The taste of a new generation.

Born of a Titanian Eternal, Genis-Vell possesses indomitable strength and uses powerful Nega-Bands to channel incredible energy blasts!

Yes, despite this being the son of Mar-Vell, it's more "genetic clone engineering" than "slap and tickle," which is how he was able to come to be even years after daddy dearest succumbed to cancer. Genis was introduced under the name "Legacy" in the 1993 Silver Surfer Annual, making him the most (read: "only") successful character to come out of that year's Marvel Annual gimmick - rather than a crossover or anything, 24 books all introduced new characters, and the only ones anyone could possibly name today are Captain Marvel, smalltime X-Men villain the X-Cutioner, and ultimate '90s punchline Adam-X the X-Treme. What a success!

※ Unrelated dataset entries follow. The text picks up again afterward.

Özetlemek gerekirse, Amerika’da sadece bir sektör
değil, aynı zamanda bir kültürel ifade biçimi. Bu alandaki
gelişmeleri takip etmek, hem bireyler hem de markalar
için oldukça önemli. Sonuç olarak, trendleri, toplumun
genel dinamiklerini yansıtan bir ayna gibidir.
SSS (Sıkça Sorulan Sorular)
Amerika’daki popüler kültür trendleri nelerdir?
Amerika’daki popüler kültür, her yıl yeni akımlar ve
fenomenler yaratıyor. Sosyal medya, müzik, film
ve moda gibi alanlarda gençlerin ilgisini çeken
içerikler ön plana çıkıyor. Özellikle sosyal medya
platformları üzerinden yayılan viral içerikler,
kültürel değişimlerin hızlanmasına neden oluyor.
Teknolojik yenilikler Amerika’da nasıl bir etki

While Genis has had a Marvel Legend before, that was in a different costume, so the only way to get this one was to make it yourself. The design is by Alex Ross, and began with the same "the body is a starfield" concept as his Starman. That's not how he physically looks, by the way - it represents him constantly using his "cosmic awareness" to know everything that's happening in the universe all at once. The figure is built on the medium-sized body, a fine choice for him: he's never been a huge guy, but there have been so many uses of the small body that going up a notch makes him look just a little non-human.

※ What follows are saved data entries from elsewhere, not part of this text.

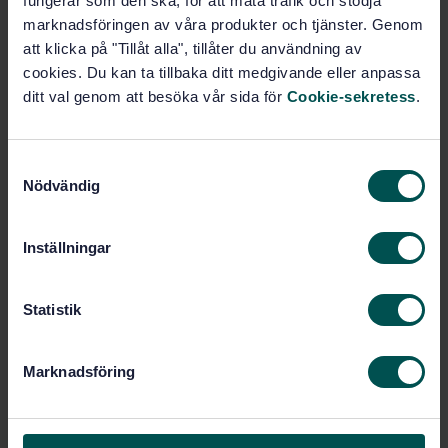
fungerar som den ska, för att mäta trafik och stödja
marknadsföringen av våra produkter och tjänster. Genom
Fler alternativ
att klicka på "Tillåt alla", tillåter du användning av
cookies. Du kan ta tillbaka ditt medgivande eller anpassa
ditt val genom att besöka vår sida för
Cookie-sekretess
.
Produktinformation
Engelska
Språk:
S
Information för byggande och
Framtagen av:
Nödvändig
a
förvaltning, SIS/TK 269
m
Building information
Internationell titel:
t
Inställningar
models - Information delivery manual -
y
Part 3: Data schema (ISO 29481-3:2022)
c
STD-80039150
Artikelnummer:
k
Statistik
1
Utgåva:
e
s
2022-11-07
Fastställd:
Marknadsföring
v
44
Antal sidor:
a
l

The head is a new mold, but it's not great. He's wearing his Spartan-style Kree helmet, but it looks too large on a head that already felt oversized. Plus, the socket for the neck's balljoint isn't molded deep enough into the head, leaving it not only sitting too high on the neck, but hovering slightly away from the body. It's definitely not ideal.

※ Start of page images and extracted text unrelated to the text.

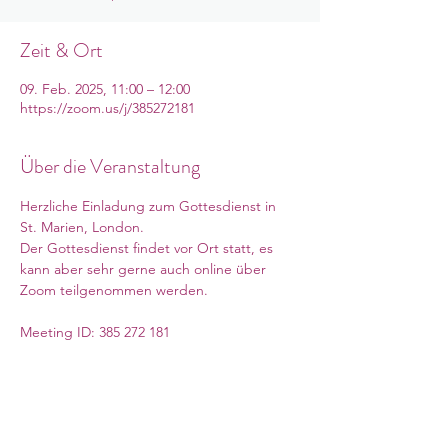
Zeit & Ort
09. Feb. 2025, 11:00 – 12:00
https://zoom.us/j/385272181
Über die Veranstaltung
Herzliche Einladung zum Gottesdienst in 
St. Marien, London. 
Der Gottesdienst findet vor Ort statt, es 
kann aber sehr gerne auch online über 
Zoom teilgenommen werden. 
Meeting ID: 385 272 181
Mehr anzeigen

Genis' torso, hips, shoulders, and head are molded from translucent black plastic with sparkles mixed into it. Not a lot of light makes it through, because translucent black plastic is still black plastic. The arms and legs are more solid, because they're getting painted with some metallic green costume details anyway. Still sparkly, though! The figure gets new shoulder pads, Nega-Bands, a holster on his right thigh, and a smooth band around his torso (just remember, it's supposed to go over his left shoulder, not his right; it's on backwards in the package).

Despite his phenomenal cosmic powers, Captain Marvel carried a gun when he wore this costume. That's why he has a holster. It'd be weird to have a newly molded holster and no gun for it, right? The gun is the same gold as his Nega-Bands, and looks more like a medical injector than a weapon powered by his innate wellspring of energy.

The figure also comes with the right leg of the Kree Sentry, this series' comic-based Build-A-Figure.

Genis-Vell could have been a really interesting figure, but the final execution is somehow lackluster. Is it the big, floppy head? The too-close tones of the body and armor? Not sure. He's not a bad toy, better than average, but not exciting.